EXERCISE BRIEF:
Swap "common name" for "vernacular name" throughout the records below and repeat every line with nothing else changed.

MATERIAL FOR THIS EXERCISE:
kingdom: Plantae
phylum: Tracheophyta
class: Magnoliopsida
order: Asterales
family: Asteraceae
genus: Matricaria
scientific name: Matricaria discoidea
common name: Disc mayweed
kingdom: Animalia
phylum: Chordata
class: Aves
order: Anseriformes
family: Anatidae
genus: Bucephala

OUTPUT FOR THIS EXERCISE:
kingdom: Plantae
phylum: Tracheophyta
class: Magnoliopsida
order: Asterales
family: Asteraceae
genus: Matricaria
scientific name: Matricaria discoidea
vernacular name: Disc mayweed
kingdom: Animalia
phylum: Chordata
class: Aves
order: Anseriformes
family: Anatidae
genus: Bucephala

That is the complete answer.